3−4−2 一次元解析による検証

図3−4−1に強震動観測記録を収集した観測点の位置を示す。これらの観測点と、三重県地域周辺の地質図(地質調査所発行 日本重力CD−ROM(2000)に加筆)との対応を図3−4−2に示す。図3−4−3に解析候補とした地震(表3−4−2)の震央位置を示す。実際に、解析に用いた地震は赤で表示している。表3−4−4に、伊勢平野の一次元速度構造モデルとして、一次元解析に用いた観測点直下の各層面深度を示す。各層の速度は、平成15年度の三重県地下構造調査で与えられた物性値を基礎モデルとして使用した。これは、S波反射法探査及び周辺のPS検層結果を基に作成されたP/S波速度関係式に基づくものである。表の右には、地下構造モデルから計算される理論1次ピーク周期、および、理論P−PS時間(鉛直平面波を仮定)を示している。
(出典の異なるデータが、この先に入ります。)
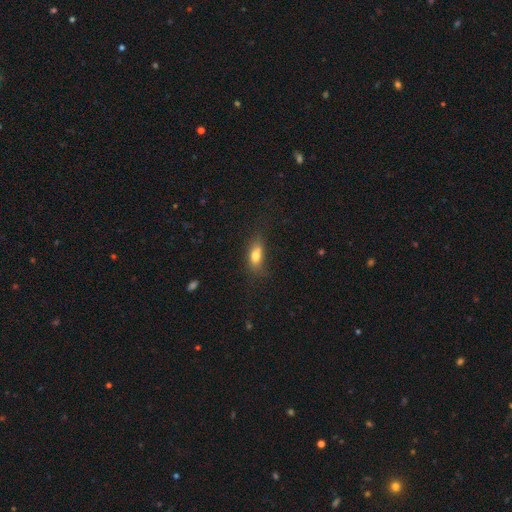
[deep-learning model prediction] Morphology: type=smooth (75%); roundness=in between (78%); merging=none (59%).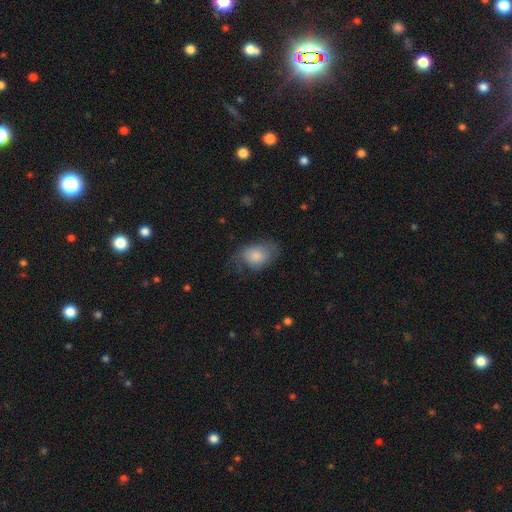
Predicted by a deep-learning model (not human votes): A smooth galaxy with no disk features (75%) that is in between round and cigar-shaped (83%). Merging: none (43%).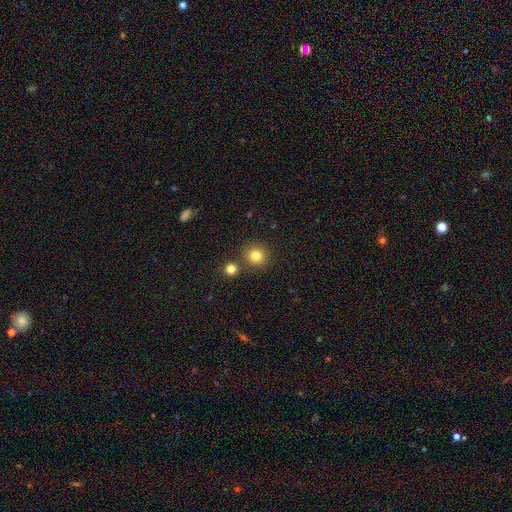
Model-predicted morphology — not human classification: This appears to be a smooth galaxy with no disk features (82%) that is round (92%). Merging: none (80%).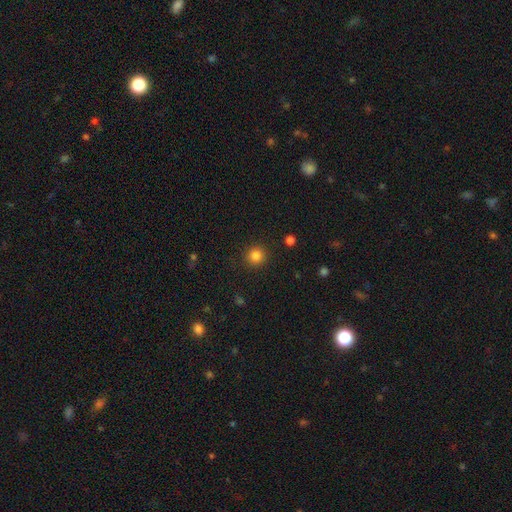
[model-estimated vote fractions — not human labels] Smooth or featured? Predicted: smooth (p=0.84). How rounded? Predicted: round (p=0.93). Merging? Predicted: none (p=0.90).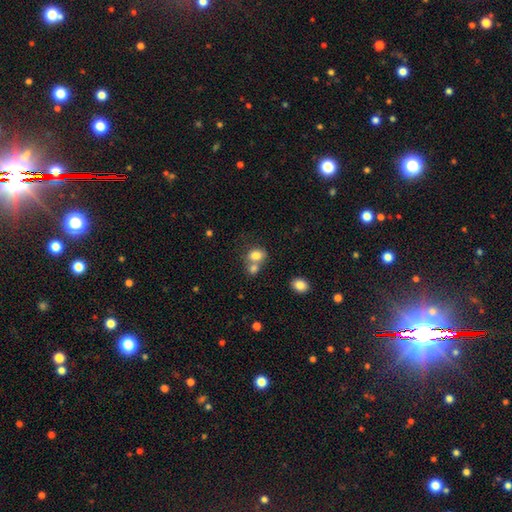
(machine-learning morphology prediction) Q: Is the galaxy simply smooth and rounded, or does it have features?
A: smooth — 80%.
実際に観測された、波形およびスペクトルについては、図Appendix10−1〜5に示す。図Appendix10−1にはオリジナル加速度波形について、地震、成分ごとに分けて表示している。図Appendix10−2、10−3には1−20秒帯域フィルターを施した後の速度波形を示す。図Appendix10−4には速度波形のフーリエスペクトルを示す。図Appendix10−5には1−20秒帯域フィルター後の水平動ピーク速度値分布と、5−20秒帯域フィルター後の水平動ピーク速度値分布を示す。伊勢平野における卓越周期は、数秒程度またはそれ以下であることから、これらの分布図を比較することで地盤の増幅効果の影響を読み取ることができる。実際は、以下の一次元および三次元解析において詳細にモデルの検証が行われる。一次元解析に用いた検証項目は以下の通りである。

1. H/Vスペクトル比解析(卓越周波数)による検証

地下構造モデルで与えられる基盤深度と堆積層の平均S波速度の関係を検証するため、強震観測記録のH/Vスペクトル比と地下構造モデルから計算されるレイリー波基本モードのH/V理論曲線との比較を行い、その第1次ピーク周波数(ノッチ周波数)からモデルを検証する。

2. 線型地盤応答解析(波形、スペクトル、増幅スペクトル)による検証

S波多重反射理論に基づく線型地盤応答解析により、地震記録から求められるスペクトルと地下構造モデルから計算されるスペクトル等の比較を行い、モデルを検証する。

3. レシーバ関数法(P−PS時間)による検証

地震記録に見られるP波初動とそれに続くPS変換波の走時差(以後、「P−PS時間」と呼ぶ)から地下構造モデルの検証を行う。特に、信頼できる既存データを基に基盤深度を固定した場合に、堆積層の平均的なS波速度(P波/S波速度関係式)の妥当性について評価を行う。